Suddenly you’re having to condition all that [outdoor] air. And that’s where the energy bill can really spike.
“That’s kind of the trade-off with better ventilation,” Snider said. “The system itself is not necessarily more expensive. Suddenly you’re having to condition all that [outdoor] air. And that’s where the energy bill can really spike.”
He believes there are opportunities beyond just defaulting to MAX ventilation that will push up energy consumption, such as being able to set ventilation systems in meeting rooms so while it is occupied the ventilation is high, continues to crank for a little while after people leave and then ramps down while the space is empty.
If office buildings decide the energy emissions and costs are worth bringing people back to the office safely, Moloney expects an increased focus on renewable energy credits and offsets in order for companies to continue to meet its sustainability goals.
According to a 2011 paper by researchers at National Institute of Standards and Technology (NIST), strategies for better indoor air quality can exist in conjunction with energy efficiencies including envelope airtightness, heat recovery ventilation, demand-controlled ventilation and improved system maintenance.
Facilities managers might become the new heroes of the office building.

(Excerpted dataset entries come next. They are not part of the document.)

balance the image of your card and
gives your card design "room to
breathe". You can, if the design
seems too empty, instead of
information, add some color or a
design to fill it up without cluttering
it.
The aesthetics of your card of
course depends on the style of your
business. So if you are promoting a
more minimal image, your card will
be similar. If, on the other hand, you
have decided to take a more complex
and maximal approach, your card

They will need to start stepping up into a more visible role as employees demand a better understanding of their office’s maintenance systems. A focus on better filters and, more important, remembering to replace those filters will move from a banal chore to a priority.
The changes in the density of the workplace also could push employers to invest in more sophisticated systems and sensors to increase energy efficiencies. As remote work continues and staggered shifts with fewer people in the office at one time become the norm, offices will need to adjust their ventilation systems. Executives won’t want to waste money and energy on a half-empty building. Demand control CO2 sensors measure the number of people in a room based on breath and can adjust the systems accordingly. And automatic thermometer and ventilation controls will help remove human error.
“You’re eliminating the need for somebody to flip the switch,” Kingston said. “And if you can eliminate the need, you’re gonna save energy costs.”
The pandemic has shifted air quality from a side benefit of sustainable buildings to a prime objective of many construction projects, sustainable or not. Experts hope the crisis is the opportunity to turn every construction project into a sustainable one.
“Not only are we addressing what’s going on right now, but we’re putting in place things that are going to affect the workspace in the future,” Kingston said. “And those are all things that needed to change for a long time.”